Pick out and copy each line below that contains the word "lines". Case counts.

● **Extracted material**:
───

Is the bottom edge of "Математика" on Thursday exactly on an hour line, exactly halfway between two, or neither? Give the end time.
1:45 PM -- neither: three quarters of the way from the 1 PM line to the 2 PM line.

───

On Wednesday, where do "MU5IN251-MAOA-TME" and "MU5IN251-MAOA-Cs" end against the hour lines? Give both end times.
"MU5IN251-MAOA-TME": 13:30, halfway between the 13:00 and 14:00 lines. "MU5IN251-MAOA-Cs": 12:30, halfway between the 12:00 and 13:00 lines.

───

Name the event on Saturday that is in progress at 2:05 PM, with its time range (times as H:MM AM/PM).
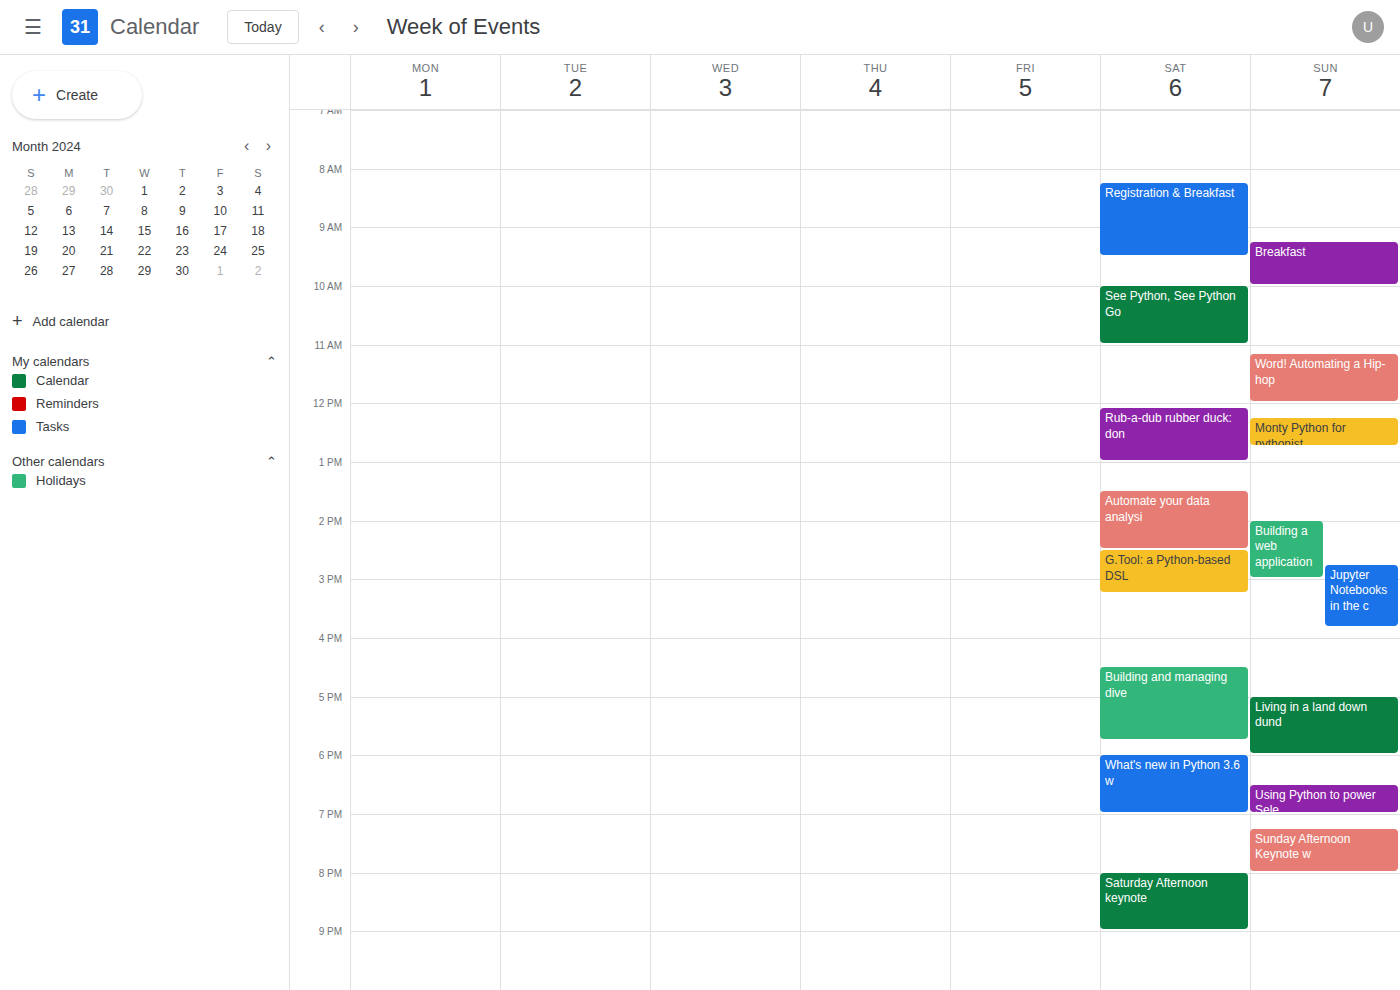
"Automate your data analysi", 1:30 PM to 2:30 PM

───

● **Complete answer**:
On Wednesday, where do "MU5IN251-MAOA-TME" and "MU5IN251-MAOA-Cs" end against the hour lines? Give both end times.
"MU5IN251-MAOA-TME": 13:30, halfway between the 13:00 and 14:00 lines. "MU5IN251-MAOA-Cs": 12:30, halfway between the 12:00 and 13:00 lines.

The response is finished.